Collection entries
^^^^^^^^
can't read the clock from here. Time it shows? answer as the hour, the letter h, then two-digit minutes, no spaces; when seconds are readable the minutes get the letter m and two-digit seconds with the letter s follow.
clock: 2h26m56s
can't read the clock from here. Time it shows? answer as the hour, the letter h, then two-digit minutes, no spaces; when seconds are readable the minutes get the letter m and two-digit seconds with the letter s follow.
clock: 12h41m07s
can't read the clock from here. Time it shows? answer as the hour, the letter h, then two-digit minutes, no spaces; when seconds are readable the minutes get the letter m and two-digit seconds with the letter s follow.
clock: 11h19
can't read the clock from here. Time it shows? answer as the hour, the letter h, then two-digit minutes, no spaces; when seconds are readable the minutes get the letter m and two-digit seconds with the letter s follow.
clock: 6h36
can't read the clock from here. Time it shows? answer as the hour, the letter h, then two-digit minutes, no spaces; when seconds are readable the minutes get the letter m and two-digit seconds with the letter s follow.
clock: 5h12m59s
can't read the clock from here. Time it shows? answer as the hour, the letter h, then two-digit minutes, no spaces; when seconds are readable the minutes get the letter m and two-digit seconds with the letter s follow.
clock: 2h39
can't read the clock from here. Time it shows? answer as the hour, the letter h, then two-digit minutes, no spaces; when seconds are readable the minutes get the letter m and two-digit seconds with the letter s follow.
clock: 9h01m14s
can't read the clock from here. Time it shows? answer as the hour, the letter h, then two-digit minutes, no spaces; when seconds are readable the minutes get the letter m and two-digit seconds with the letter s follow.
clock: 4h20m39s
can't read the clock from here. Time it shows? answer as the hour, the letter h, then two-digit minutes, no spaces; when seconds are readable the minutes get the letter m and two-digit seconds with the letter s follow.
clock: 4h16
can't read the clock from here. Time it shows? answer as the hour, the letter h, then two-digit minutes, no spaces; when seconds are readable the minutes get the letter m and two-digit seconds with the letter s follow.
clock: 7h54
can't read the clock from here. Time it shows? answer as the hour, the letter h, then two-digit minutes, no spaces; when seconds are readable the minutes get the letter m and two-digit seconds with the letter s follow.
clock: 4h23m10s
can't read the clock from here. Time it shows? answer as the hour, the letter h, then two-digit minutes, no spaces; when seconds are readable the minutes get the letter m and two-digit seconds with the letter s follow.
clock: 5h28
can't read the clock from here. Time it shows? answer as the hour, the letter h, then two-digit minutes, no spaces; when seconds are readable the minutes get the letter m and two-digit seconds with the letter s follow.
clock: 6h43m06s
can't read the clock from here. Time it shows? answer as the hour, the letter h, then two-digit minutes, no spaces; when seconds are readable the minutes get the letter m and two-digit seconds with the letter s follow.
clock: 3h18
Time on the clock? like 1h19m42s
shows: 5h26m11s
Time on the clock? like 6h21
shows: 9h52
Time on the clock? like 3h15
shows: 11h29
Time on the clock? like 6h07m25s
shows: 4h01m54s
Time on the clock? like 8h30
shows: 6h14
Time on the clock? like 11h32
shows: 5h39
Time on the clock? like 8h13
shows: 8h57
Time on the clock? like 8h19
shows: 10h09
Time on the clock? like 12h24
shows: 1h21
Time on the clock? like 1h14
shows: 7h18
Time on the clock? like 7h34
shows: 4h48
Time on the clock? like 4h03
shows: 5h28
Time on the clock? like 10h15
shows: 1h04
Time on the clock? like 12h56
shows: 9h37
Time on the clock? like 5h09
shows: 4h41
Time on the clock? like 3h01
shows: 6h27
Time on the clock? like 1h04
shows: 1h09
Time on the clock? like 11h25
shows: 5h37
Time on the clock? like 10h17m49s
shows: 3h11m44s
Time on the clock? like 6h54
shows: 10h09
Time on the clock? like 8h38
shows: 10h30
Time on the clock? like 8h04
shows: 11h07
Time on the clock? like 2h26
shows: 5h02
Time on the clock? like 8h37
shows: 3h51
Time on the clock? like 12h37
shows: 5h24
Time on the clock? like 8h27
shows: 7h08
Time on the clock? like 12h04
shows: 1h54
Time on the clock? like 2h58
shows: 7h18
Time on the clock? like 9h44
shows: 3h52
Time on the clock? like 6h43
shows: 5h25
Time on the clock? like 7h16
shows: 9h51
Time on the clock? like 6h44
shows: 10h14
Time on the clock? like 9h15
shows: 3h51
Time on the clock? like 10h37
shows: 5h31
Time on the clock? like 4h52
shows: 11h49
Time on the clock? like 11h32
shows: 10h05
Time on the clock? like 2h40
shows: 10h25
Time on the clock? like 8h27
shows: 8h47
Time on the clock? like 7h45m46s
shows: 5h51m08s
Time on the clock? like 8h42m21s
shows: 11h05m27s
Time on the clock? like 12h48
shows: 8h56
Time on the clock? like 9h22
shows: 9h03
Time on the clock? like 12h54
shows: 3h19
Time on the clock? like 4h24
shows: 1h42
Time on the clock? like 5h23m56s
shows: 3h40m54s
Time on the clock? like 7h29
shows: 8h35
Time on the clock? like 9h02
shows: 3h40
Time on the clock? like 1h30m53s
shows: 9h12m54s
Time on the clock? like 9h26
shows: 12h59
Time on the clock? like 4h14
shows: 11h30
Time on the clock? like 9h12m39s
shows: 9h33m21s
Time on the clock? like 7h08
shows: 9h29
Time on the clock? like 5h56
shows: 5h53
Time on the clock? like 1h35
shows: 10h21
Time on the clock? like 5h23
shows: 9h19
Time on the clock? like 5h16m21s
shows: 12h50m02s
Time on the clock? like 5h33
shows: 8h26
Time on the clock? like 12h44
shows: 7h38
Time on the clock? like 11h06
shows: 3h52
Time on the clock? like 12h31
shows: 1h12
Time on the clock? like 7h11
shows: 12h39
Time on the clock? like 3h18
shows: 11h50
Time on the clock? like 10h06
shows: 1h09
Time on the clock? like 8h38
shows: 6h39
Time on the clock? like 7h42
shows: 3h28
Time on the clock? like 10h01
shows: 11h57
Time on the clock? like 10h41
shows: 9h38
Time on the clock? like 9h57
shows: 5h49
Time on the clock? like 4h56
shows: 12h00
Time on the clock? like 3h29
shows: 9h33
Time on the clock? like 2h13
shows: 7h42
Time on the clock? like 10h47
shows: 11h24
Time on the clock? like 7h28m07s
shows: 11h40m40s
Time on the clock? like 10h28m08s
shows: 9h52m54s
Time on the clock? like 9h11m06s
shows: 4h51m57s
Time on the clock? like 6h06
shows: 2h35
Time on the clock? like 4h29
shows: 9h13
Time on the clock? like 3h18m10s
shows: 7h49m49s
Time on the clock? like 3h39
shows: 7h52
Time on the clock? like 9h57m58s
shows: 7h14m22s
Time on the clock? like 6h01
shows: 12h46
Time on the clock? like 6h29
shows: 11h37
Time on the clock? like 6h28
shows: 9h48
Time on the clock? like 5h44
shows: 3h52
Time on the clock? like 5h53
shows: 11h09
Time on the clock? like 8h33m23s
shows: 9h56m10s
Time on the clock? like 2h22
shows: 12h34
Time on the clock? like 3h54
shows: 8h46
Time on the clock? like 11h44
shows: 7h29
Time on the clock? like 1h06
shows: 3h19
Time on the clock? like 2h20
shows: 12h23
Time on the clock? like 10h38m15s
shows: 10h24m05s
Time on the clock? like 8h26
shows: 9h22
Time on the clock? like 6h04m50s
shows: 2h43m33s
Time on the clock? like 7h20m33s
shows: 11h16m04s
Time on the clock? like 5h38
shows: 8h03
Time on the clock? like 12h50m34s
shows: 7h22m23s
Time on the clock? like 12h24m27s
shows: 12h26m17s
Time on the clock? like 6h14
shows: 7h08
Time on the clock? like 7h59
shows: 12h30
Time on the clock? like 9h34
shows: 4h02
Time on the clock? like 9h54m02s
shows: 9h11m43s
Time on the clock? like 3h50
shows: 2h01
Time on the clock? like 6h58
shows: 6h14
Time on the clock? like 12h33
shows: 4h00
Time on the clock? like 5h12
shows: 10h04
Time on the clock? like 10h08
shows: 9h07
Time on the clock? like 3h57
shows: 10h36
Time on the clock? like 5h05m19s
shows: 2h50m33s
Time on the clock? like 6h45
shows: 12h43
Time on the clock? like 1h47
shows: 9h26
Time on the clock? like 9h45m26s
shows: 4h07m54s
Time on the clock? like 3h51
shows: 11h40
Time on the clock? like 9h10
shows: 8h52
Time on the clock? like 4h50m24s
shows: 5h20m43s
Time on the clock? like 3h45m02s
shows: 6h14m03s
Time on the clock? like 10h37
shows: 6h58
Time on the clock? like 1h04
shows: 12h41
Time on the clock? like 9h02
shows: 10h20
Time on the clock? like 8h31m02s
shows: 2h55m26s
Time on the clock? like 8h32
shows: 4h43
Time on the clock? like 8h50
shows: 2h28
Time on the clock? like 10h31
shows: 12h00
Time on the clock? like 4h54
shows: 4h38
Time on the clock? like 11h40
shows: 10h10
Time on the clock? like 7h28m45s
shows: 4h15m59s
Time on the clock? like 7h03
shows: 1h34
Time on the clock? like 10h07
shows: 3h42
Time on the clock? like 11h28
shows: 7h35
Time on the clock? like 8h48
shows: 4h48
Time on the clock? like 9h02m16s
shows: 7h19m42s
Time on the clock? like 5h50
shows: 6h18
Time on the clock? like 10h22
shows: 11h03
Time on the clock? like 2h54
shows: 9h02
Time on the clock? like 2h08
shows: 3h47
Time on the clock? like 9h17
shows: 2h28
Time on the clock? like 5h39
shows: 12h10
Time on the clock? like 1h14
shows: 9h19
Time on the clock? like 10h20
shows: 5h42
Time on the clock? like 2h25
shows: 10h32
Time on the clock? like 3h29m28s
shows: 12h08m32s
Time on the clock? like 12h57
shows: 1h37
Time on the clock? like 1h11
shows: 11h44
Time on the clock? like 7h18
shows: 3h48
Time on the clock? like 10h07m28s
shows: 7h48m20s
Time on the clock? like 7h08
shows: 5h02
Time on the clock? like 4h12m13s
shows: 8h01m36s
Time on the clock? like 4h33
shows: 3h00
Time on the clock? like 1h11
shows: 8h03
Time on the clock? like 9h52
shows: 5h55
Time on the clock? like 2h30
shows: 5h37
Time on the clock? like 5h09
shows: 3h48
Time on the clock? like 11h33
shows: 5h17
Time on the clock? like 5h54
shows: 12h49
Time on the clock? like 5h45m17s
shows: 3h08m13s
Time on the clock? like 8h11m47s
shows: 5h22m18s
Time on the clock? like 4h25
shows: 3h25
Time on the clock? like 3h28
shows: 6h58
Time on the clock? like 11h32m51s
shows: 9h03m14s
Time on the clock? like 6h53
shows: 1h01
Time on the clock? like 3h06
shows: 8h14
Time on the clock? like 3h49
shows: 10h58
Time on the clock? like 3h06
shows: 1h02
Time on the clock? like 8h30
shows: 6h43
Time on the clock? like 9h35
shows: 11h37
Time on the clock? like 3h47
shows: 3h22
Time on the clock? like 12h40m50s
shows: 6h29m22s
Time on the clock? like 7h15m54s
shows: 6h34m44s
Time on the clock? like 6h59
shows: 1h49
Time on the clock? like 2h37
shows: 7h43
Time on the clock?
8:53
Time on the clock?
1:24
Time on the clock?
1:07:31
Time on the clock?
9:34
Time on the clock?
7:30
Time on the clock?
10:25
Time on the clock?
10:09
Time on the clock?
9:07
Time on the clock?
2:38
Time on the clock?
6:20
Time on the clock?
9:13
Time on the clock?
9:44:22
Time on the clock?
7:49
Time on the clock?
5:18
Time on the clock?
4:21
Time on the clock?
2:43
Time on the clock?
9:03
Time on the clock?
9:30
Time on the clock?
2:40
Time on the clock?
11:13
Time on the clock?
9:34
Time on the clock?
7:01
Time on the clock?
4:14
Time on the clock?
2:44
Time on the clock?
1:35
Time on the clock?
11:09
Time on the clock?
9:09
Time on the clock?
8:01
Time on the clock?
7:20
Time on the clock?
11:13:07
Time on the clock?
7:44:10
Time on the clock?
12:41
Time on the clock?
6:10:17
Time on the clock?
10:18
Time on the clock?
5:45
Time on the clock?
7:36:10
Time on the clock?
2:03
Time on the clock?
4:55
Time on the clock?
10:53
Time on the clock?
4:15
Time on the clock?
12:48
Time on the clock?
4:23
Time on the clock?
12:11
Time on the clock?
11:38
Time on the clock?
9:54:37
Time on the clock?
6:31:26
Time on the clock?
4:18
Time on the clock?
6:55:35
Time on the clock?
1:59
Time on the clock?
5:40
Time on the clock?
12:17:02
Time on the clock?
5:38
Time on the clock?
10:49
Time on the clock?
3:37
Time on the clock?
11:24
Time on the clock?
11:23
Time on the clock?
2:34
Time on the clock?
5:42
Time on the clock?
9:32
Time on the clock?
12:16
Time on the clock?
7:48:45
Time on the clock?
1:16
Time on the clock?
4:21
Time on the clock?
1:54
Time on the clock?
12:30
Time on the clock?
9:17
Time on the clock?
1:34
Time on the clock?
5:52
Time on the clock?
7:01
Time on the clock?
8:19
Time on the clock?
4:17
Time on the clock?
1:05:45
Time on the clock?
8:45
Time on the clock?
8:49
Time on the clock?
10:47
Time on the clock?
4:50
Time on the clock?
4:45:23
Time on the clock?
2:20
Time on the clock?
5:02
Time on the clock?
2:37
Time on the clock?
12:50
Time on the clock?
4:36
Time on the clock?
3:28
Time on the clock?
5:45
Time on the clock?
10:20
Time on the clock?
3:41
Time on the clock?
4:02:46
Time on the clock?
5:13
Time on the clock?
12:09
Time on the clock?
^^^^^^^^
Exercise prompt:
Reproduce, word for word, the part of the records above that opens with the line containing "Time on the clock? like 10h08" and closes with the line containing "shows: 1h37", including both of those lines.

Correct output:
Time on the clock? like 10h08
shows: 9h07
Time on the clock? like 3h57
shows: 10h36
Time on the clock? like 5h05m19s
shows: 2h50m33s
Time on the clock? like 6h45
shows: 12h43
Time on the clock? like 1h47
shows: 9h26
Time on the clock? like 9h45m26s
shows: 4h07m54s
Time on the clock? like 3h51
shows: 11h40
Time on the clock? like 9h10
shows: 8h52
Time on the clock? like 4h50m24s
shows: 5h20m43s
Time on the clock? like 3h45m02s
shows: 6h14m03s
Time on the clock? like 10h37
shows: 6h58
Time on the clock? like 1h04
shows: 12h41
Time on the clock? like 9h02
shows: 10h20
Time on the clock? like 8h31m02s
shows: 2h55m26s
Time on the clock? like 8h32
shows: 4h43
Time on the clock? like 8h50
shows: 2h28
Time on the clock? like 10h31
shows: 12h00
Time on the clock? like 4h54
shows: 4h38
Time on the clock? like 11h40
shows: 10h10
Time on the clock? like 7h28m45s
shows: 4h15m59s
Time on the clock? like 7h03
shows: 1h34
Time on the clock? like 10h07
shows: 3h42
Time on the clock? like 11h28
shows: 7h35
Time on the clock? like 8h48
shows: 4h48
Time on the clock? like 9h02m16s
shows: 7h19m42s
Time on the clock? like 5h50
shows: 6h18
Time on the clock? like 10h22
shows: 11h03
Time on the clock? like 2h54
shows: 9h02
Time on the clock? like 2h08
shows: 3h47
Time on the clock? like 9h17
shows: 2h28
Time on the clock? like 5h39
shows: 12h10
Time on the clock? like 1h14
shows: 9h19
Time on the clock? like 10h20
shows: 5h42
Time on the clock? like 2h25
shows: 10h32
Time on the clock? like 3h29m28s
shows: 12h08m32s
Time on the clock? like 12h57
shows: 1h37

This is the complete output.